I hope you 2 guys are not bothered by me inserting myself into your little talk. For Kevin, I'd like to help answer the last question about the sample size of 1000%. One problem, as always in statistics is if the sample is representative (in principle I think that is your main concern), if so HG has a neat formula for the error taken from physics I guess. The point to be taken for there was that the error decreases by the square root of 2 function meaning you have to quadruple sample size in order to half the error. Still there is the concern of representative sample. At first glance, and it could be sufficient ,the distribution of reasonable situations is rather constant. Even if situations are not constant through the course of games (meaning in average you exchange rooks rather later than minor pieces in an very orthodox like variant) , they are probably very alike in between games. There are probably effects of what Ralph Betza calls sociability (an example would be Fergus's observation about his own Gross Chess that knights cooperate better with vaos) meaning so me pieces have better relationships with each other. Unless very weird cases these effects are likely to be small! Point of whole of this is not to make an truthfully scientific enquirement because that is very difficult but rather to argue that such samples are mostly representative. If they are not you are basically screwed.
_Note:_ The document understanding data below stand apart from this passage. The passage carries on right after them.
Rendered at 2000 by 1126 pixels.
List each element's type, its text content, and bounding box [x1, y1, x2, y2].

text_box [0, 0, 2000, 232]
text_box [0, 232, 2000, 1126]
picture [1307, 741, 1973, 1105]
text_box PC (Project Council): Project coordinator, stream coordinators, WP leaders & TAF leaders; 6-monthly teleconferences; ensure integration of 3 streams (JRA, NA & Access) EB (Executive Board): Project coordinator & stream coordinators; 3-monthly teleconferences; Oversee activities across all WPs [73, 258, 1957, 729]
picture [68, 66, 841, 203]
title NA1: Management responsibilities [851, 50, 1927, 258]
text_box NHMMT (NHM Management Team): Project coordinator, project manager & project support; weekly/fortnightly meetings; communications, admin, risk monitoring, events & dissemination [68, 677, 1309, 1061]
I think there is some small friction between the two of you, and maybe I'll post myself somewhere in between, although probably a bit close to HG's take :)! I see HG experimental method more as a tool rather than the answer and I'm confident you do, too HG, as you enquirement about short range leapers on and 8x8 board ended up in a formula :)! On the other hand the mathematician in me does feel the need for explanations of the empiric data. There principles like the ones postulated by Ralph Betza in his essays on piece values (I'm sure you know what I'm talking about so I won't insist) come into play. In my knight vs zebra context on increasingly larger boards the knight has better mobility (due to less of the board jumps), and the zebra has better speed (due to longer jumps). When thinking about a basic formula I don't think it should be that difficult to come up with. It probably is enough to count how many moves a knight and respectively a zebra needs to get from A to B on boards of various sizes starting with 8x8 and ending with say 20x20. That it is not hard to do, maybe tomorrow I'll get the courage. I certainly hope so. But in real variants there is more to take into account than simple triangulation like relations with pawns, checkmating power with another specific minor piece . Here is where HG's statistical method comes into play. But even so for each variant, interpretations may be given.

PS Actually practical questions are allways more difficult the ZvsN theorethical one is not that hard eventually. But the practical problem on what to use in a computer program (hopefully not in a long time I'll go back to Greg's chessV) for the value of the joker in each of the 2 apothecary games is a pretty nasty one :)! Cheers everybody, I hope I have not bored you :(!